Еще тут, в училище, прозвучал, фигурально выражаясь, тот первый
тревожный звонок, который, казалось, не имел ко мне никакого отношения.
Вызвал меня к себе начальник строевого отдела училища. Две шпалы у него
было. Майор по-нынешнему. Для меня -- большой начальник. И говорит, что из
города Тирасполя, где я родился, пришла анонимка. Письмо без подписи. В ней
говорится, что отец мой был лишен избирательных прав.
Анонимка -- типичное явление в сталинской России, где для того, чтобы
погубить человека, не требовались никакие доказательства. Тогда я этого,
конечно, не понимал. Только возмутился тем, как все "вывернуто наизнанку".
-- Ладно, -- сказал, выслушав меня майор. -- Правды ты не ищи, меня не
подводи. Не будет в твоем командирском деле этой анонимки. Не было ее, ясно?
Через пять лет меня вдруг не взяли в Академию имени Фрунзе. А должны
были взять. Я был единственным в полку кавалером ордена Ленина и все
экзамены сдал на "отлично". Оказалось, замполит понтонного полка послал в
Москву донесение, что у меня есть родственники за границей.
И опять встретился на моем пути хороший человек. На этот раз это был
командир полка, в котором я служил. Приняли меня через два года. Правда, не
в Академию имени Фрунзе, а в Военно-инженерную имени Куйбышева. Забыл я, что
земля подо мной время от времени трясется. Анкета у меня с "родимым
пятнышком".
Правы ли были анонимщики, мои тайные враги, которые хотели меня
погубить? Или они были просто лжецами?
Нет, они ничего не врали, хотя подписывать свои доносы и опасались.
У нас была большая семья. Мать умерла, когда мне было десять лет. Отец
уехал в Бессарабию вслед за своей дочерью и моей сестрой, которая вышла
замуж за молдаванина. А потом Бессарабия стала румынской. Отец и сестра
оказались за границей.
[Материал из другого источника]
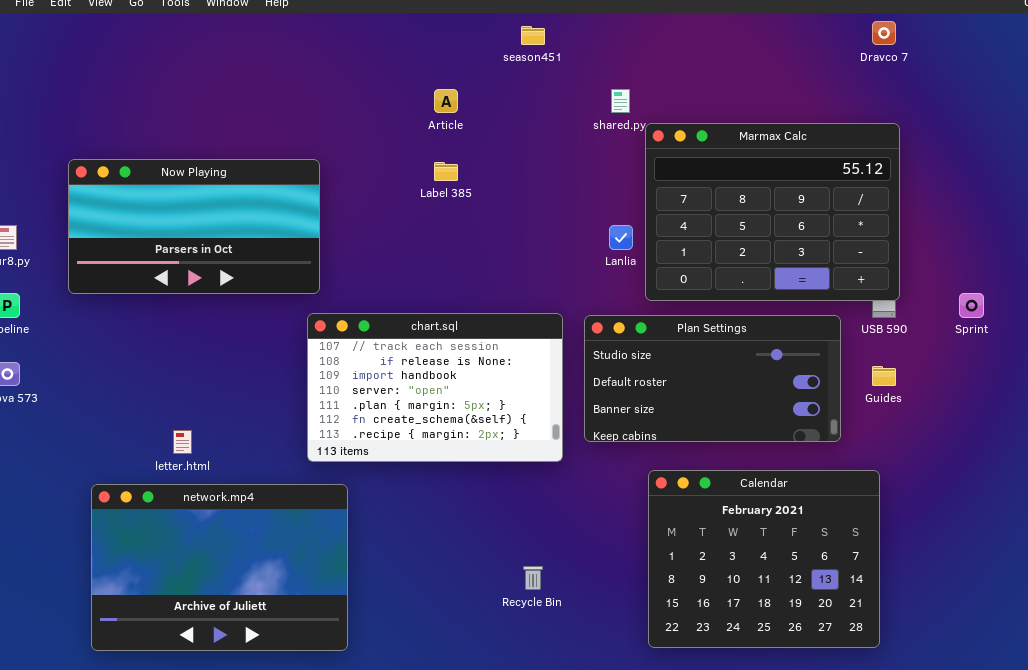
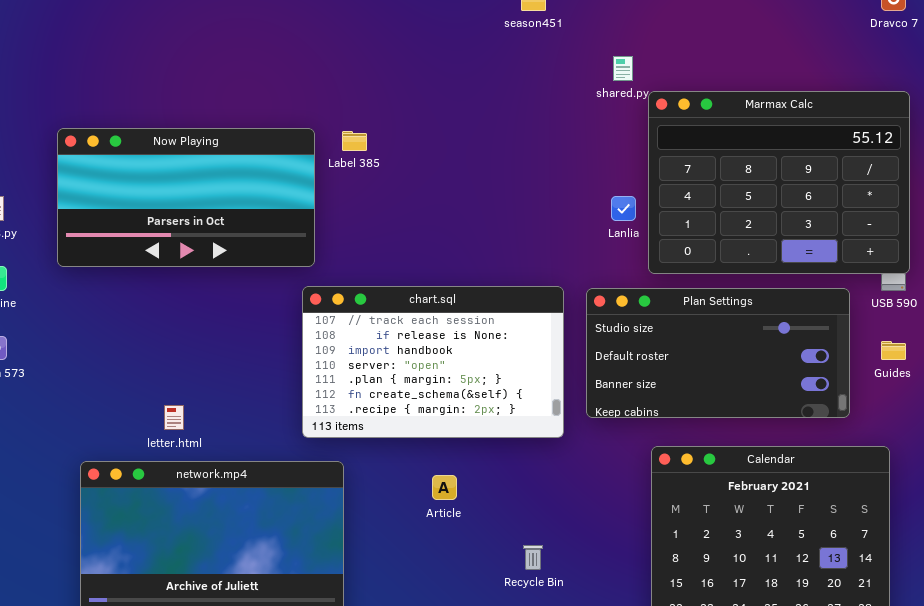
Article: [434,89,458,113] -> [432,475,457,500], moved
Label 385: [434,162,458,181] -> [342,131,367,151], moved

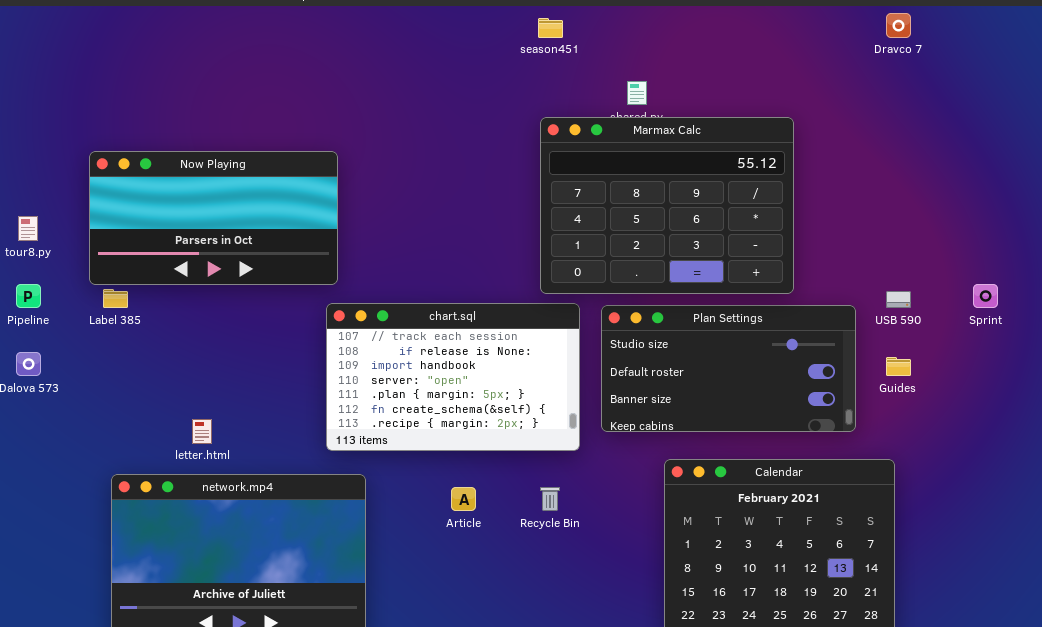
Marmax Calc: [648,91,910,274] -> [540,117,794,294], moved
Label 385: [342,131,367,151] -> [103,289,128,308], moved
Recycle Bin: [523,545,543,570] -> [540,487,560,511], moved

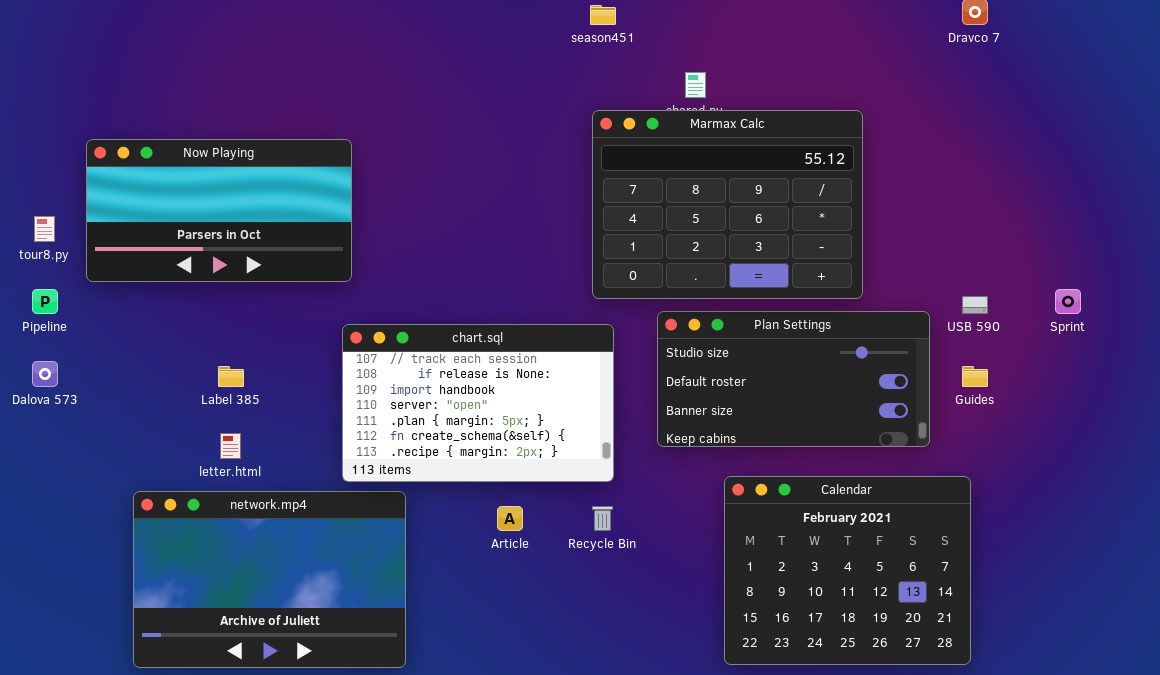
Now Playing: [89,151,338,285] -> [86,139,352,282], moved
Label 385: [103,289,128,308] -> [218,366,244,387], moved
chart.sql: [326,303,580,451] -> [342,324,614,482], moved

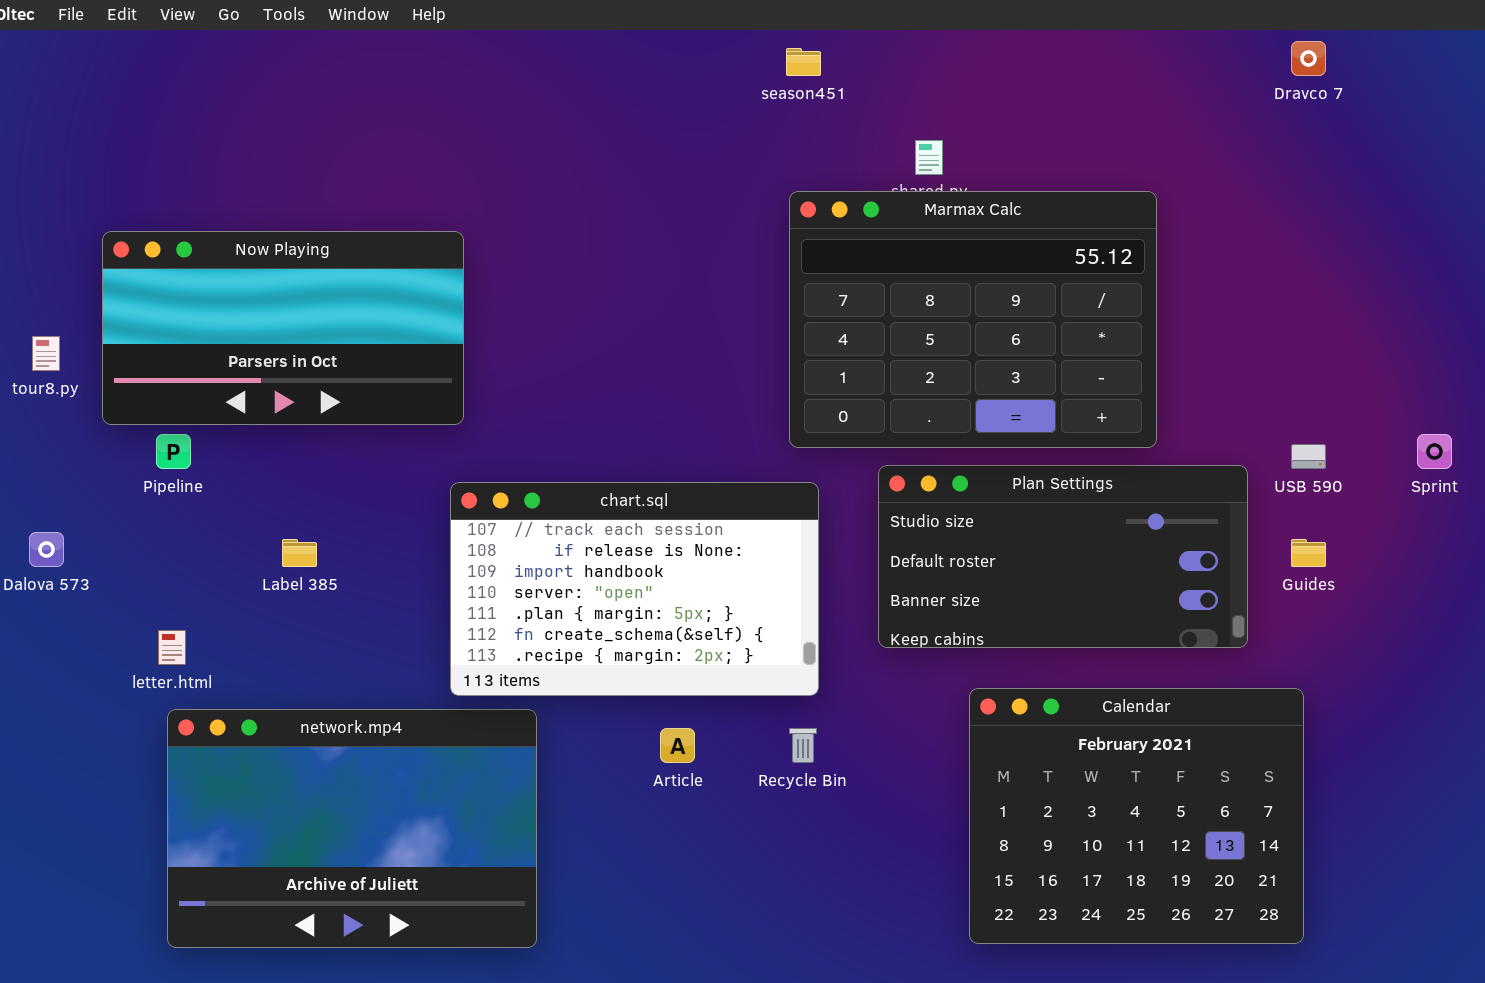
Pipeline: [32,289,58,314] -> [156,434,191,469], moved
letter.html: [220,433,241,459] -> [158,630,186,665], moved

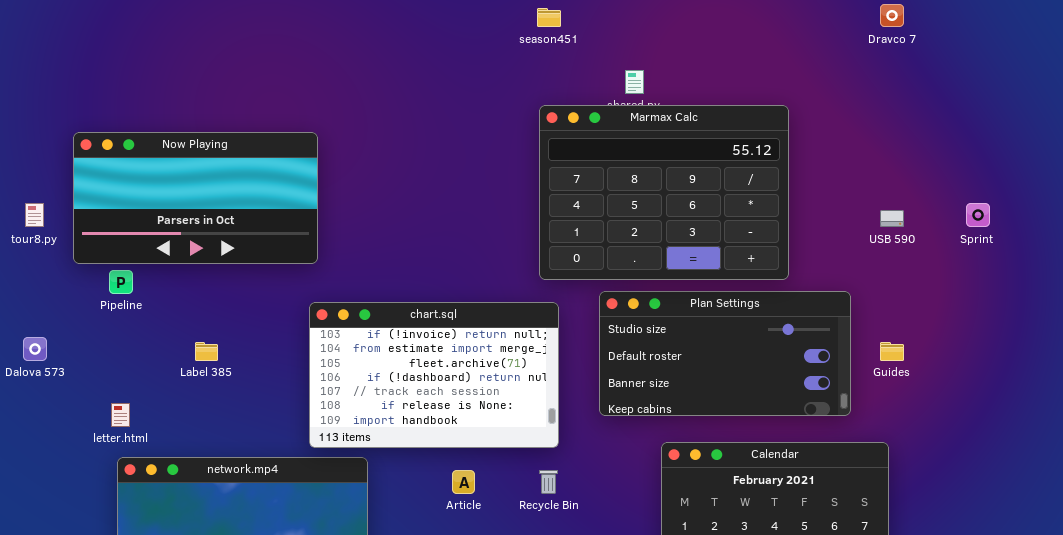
Sprint: [1417,434,1452,469] -> [966,203,990,227], moved
USB 590: [1291,444,1326,469] -> [880,210,904,227], moved
chart.sql: [450,482,819,696] -> [309,302,559,448], scrolled up 4 rows

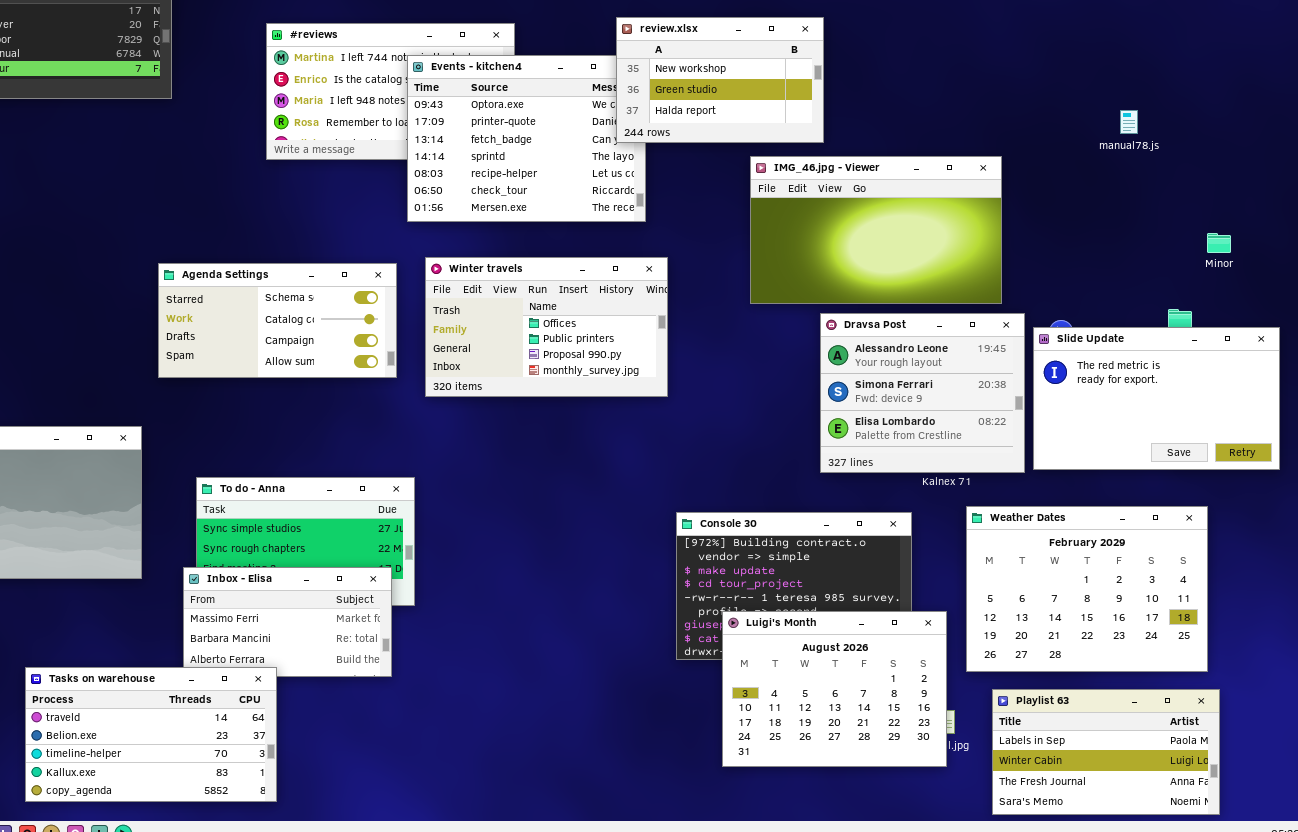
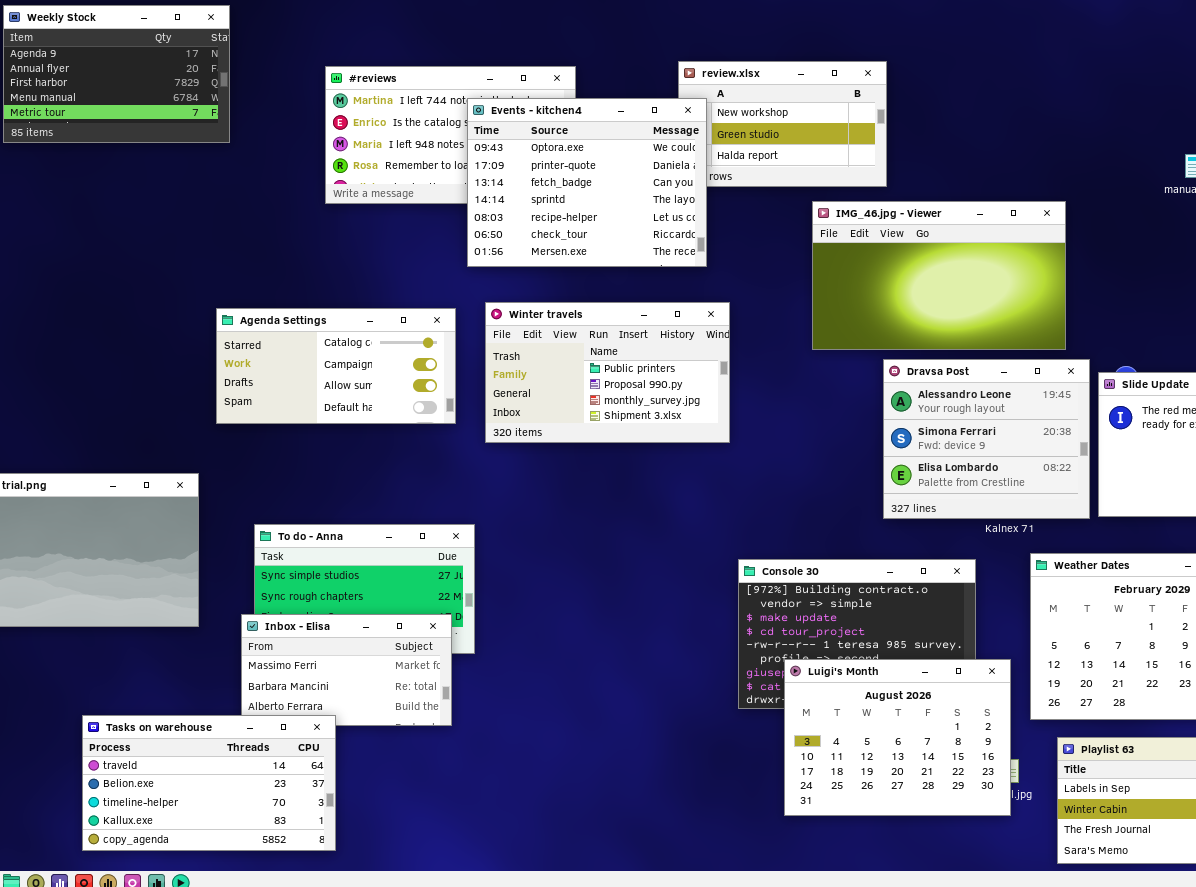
Events - kitchen4: [407,55,646,222] -> [467,98,707,267], raised
Winter travels: [425,257,668,397] -> [485,302,730,443], scrolled down 1 row
Agenda Settings: [158,263,397,378] -> [216,308,456,424], scrolled down 1 row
Отец, правда, вернулся, тайно пробрался по льду через
реку Днестр. И жил с новой семьей отдельно. А сестра осталась и вскоре
уехала в Аргентину вместе со своим мужем, молдавским коммунистом, которого
преследовала румынская тайная полиция -- сигуранца.
Но ведь никто не разбирался в том, что мы, по сути брошенные дети, жили
отдельно и даже не хотели затем видеть отца, ушедшего к чужой женщине.
Начали работать с тринадцати лет. Младшая сестра -- на ткацкой фабрике.
Брат тоже. Жили бедно. Сами пробивались в люди. Я отправился зайцем (без
билета) на товарном поезде, который вез фрукты из Тирасполя в Ленинград,
чтоб поступить в военное училище. "Родственники за границей"? Да я-то при
чем, люди добрые!..
Увы, в тридцать седьмом году, году сталинских процессов над Бухариным и
другими "врагами народа", никто ответственности на себя взять не хотел.
Никто не спросил: что у тебя, красный командир, за родственники и почему они
аж за океаном? Что из того, что сестра в Аргентине умерла в 1932-м, а ты
поступаешь в 37-м! Не проходишь по анкетным данным, сказали, и все!
По анкете меня, оказывается, надо было давить, как чуждый элемент.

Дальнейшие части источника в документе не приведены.